Some of the youth, veterans of previous such “campaigns,” remained sullen and vigilant as the night wore on and news trickled in on walkie-talkies of the dismantling of a water tower here, a metal shipping container there.

Inside Zar’s tent the mood was grave. His comrades gathered under the canvas, sitting on makeshift couches fitted with Arabic-style cushions. Some cradled babies swaddled in blankets. They discussed their own unique brand of politics, a cocktail of religious messianism and the hard-nosed practicality of political activists.

Red lines, bridges and all matter of rhetorical boundaries have been crossed, the activists said. It now is time to take the battle to Sharon, for years the patron of the settlement movement but now its foe.

Some joked about sending bulldozers to Sharon’s ranch in the Negev, to “see how he feels when someone tries to rip apart his home.”

The anger toward Sharon is palpable. Settlers have passed from shock — over Sharon’s recent comments about Israel’s “occupation” of the Palestinians — to indignation over his moves to dismantle outposts.

Sharon, they feel, is blind to the Palestinians’ true intentions — the destruction of the State of Israel, the outpost youth say.

“We are the ones that will die from his blindness,” one woman said. “How can we make peace with those that are sworn to our destruction?”

The activists pay little heed to the views of the majority of Israelis, who see the illegal encampments as a primary obstacle to peace and security, according to some recent polls.

“Security, security,” Zar said as he rose from the couch slowly, angry but tired, and walked over to an aerial map of the region.

Finger lightly brushing the green- and brown-shaded photograph, he traced his way from Nablus to a Palestinian village called Farta’a.

An Israeli army officer “told us that our presence here has blocked the route of terrorists to Israel,” Zar said. “So how can people say we are detrimental to security?”

Zar and his family had left most of their meager possessions — including an ancient air conditioner, a Sony boombox and several dozen books of Talmud and Gemarah — in the tent, knowing that they may well be ground into the earth when the outpost is removed.

Asked why he had not removed his possessions in the face of the expected onslaught, Zar said, “We have to believe, and we have to show the kids that we still have hope.”

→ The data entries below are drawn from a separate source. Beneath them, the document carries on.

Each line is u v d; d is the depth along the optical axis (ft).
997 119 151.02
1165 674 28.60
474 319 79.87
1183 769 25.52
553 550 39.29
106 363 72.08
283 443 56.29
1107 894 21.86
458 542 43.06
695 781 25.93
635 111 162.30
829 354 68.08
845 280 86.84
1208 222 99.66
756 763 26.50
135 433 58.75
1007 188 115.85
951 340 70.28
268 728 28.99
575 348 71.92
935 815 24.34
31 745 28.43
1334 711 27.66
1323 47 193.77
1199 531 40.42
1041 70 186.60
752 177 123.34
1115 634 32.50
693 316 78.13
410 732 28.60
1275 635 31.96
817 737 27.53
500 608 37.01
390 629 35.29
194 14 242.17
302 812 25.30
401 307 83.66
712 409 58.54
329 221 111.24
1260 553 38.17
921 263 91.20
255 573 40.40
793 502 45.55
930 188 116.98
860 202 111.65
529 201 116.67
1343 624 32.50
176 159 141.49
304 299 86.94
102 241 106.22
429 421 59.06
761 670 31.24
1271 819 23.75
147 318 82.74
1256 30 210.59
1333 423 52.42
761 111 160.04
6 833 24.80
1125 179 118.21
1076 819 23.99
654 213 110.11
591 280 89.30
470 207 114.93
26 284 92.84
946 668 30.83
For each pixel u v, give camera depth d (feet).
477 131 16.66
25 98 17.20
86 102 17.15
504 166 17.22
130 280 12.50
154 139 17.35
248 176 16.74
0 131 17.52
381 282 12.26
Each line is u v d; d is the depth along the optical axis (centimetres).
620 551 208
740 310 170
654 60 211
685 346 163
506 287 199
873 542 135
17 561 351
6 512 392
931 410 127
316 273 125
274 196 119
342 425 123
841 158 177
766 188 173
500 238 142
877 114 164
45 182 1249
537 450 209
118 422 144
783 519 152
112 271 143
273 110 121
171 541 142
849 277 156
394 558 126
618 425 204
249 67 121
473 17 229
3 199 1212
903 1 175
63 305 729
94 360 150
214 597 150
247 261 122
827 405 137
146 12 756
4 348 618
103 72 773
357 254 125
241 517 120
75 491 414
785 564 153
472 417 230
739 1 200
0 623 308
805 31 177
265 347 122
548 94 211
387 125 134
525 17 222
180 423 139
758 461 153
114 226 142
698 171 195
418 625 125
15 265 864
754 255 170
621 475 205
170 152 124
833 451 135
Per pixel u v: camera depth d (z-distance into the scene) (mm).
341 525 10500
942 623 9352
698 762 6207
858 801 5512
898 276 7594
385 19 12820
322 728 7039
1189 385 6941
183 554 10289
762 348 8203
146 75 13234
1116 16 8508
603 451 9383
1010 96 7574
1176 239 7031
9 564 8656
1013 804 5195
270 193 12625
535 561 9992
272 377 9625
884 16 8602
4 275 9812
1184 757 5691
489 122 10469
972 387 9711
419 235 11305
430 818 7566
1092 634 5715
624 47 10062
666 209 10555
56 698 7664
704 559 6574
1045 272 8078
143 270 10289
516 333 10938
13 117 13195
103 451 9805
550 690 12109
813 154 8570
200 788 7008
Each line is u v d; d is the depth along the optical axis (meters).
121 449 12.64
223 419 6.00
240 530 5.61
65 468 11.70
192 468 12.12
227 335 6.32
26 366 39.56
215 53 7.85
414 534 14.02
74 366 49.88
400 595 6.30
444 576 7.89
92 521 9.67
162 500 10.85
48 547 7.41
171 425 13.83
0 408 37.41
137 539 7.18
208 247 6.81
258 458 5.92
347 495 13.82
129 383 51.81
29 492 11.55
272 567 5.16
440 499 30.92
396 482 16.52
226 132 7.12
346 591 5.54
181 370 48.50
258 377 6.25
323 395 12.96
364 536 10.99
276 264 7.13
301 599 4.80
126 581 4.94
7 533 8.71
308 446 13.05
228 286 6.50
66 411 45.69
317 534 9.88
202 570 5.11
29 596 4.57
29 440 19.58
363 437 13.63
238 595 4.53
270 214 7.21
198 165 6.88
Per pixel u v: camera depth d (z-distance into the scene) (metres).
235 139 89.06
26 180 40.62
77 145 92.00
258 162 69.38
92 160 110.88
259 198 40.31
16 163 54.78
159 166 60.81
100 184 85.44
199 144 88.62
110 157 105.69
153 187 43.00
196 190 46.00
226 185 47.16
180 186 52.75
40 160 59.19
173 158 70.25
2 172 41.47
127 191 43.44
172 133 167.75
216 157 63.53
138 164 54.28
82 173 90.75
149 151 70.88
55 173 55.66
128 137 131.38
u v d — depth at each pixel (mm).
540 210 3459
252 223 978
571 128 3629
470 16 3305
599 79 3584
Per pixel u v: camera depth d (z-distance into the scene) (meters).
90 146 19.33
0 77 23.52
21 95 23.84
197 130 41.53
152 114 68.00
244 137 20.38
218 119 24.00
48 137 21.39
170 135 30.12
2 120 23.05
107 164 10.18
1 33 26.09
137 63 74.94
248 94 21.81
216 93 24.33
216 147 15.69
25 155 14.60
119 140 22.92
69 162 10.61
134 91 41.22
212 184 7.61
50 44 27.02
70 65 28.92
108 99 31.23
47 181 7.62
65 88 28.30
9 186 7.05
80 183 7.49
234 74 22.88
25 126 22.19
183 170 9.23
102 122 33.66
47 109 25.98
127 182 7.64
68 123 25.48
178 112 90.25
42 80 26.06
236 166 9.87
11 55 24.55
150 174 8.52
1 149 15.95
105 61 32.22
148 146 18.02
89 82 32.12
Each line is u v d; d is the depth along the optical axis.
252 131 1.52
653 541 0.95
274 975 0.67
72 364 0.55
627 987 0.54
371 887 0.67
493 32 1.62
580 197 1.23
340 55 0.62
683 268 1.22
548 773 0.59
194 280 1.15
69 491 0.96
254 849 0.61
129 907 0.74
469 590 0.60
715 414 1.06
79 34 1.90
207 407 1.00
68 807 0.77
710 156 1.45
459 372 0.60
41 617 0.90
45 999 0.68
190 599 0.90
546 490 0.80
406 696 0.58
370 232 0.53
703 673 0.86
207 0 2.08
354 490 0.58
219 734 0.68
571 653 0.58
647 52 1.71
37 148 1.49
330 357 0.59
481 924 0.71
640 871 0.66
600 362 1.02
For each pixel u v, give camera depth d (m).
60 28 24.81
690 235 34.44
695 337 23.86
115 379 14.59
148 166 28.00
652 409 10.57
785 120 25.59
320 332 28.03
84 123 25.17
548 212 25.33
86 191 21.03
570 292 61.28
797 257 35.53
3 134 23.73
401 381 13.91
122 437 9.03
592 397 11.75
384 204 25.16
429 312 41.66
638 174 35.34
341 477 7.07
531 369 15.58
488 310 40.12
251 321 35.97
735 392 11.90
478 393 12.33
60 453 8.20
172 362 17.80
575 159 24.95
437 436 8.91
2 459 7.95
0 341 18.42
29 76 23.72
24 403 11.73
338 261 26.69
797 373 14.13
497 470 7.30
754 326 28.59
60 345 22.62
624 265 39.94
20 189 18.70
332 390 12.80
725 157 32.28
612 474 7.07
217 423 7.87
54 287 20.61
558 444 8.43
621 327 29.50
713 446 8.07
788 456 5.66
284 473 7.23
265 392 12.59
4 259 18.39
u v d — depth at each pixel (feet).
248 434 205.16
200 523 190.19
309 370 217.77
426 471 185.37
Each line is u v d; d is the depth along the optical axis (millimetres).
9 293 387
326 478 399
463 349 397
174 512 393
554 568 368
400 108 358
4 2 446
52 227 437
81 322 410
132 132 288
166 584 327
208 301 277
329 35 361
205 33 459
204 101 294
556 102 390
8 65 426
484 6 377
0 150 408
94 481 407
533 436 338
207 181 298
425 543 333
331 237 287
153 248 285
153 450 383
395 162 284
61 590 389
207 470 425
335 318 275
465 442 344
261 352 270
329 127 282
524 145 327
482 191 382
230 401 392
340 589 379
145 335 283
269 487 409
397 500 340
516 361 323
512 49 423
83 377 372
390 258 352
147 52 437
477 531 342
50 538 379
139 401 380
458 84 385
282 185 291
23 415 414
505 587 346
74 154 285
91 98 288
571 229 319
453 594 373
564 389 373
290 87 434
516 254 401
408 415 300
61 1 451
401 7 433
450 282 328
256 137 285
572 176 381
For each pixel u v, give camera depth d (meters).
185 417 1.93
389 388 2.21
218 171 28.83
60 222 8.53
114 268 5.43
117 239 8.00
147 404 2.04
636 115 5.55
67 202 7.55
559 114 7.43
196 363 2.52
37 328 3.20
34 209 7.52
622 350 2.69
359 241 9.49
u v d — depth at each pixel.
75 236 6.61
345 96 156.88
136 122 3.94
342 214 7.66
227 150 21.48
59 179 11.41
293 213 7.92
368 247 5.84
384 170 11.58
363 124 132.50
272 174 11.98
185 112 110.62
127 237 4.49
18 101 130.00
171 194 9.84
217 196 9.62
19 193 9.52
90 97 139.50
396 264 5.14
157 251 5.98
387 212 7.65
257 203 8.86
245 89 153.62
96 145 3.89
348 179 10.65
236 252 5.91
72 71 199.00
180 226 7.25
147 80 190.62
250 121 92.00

Until last week, the settlers’ Yesha Council was cautious not to rouse the ire of Sharon, as well as their right-wing sympathizers in the government. Now, with Israel beginning to dismantle outposts while Palestinian terror attacks continue apace, the council has said it will oppose the evacuations.

For every outpost removed, Yesha officials pledged in a press conference Monday, five more will be erected. The National Religious Party and National Union have called an additional evacuation of inhabited outposts a “red line” that would compel them to leave the government.

“We will do everything we can to torpedo, obstruct and to prolong this step,” Yesha Council spokesman Yehoshua Mor-Yosef said.

He accused Sharon of “cynically and manipulatively” exploiting settlers in an effort to place them in conflict with the Israel Defense Force.

The foot soldiers in this struggle are the youth who, under the orders of the Yesha Rabbinical Council, have flocked to the hills. The Rabbinical Council also has called on members of the army to question the morality of the government’s evacuation orders.

“The decision to uproot Jews from their homes and land in outposts or settlements” is “a crime from a Jewish, national and moral standpoint,” the council said in a statement. “We call on the government to retract this wretched and contemptible decision and we will use all our ability to prevent it from going forward.”

But the settlers say they will keep their opposition peaceful. Prowling the hilltop for cigarettes to cadge, Ido Austin, 18, and Elyashiv Geali, 16, were adamant about not using violence against soldiers sent to evacuate the outpost.

“You see this kipah,” said the hulking Austin, plucking the knitted cap from his head. “I will bury it in the dirt if I hear anyone call soldiers Nazis again.”

Meanwhile, gunfire crackled throughout the night in Nablus, just a few miles away. Army jeeps careened down the empty, winding highways, picking up some young stragglers making their way to the outposts.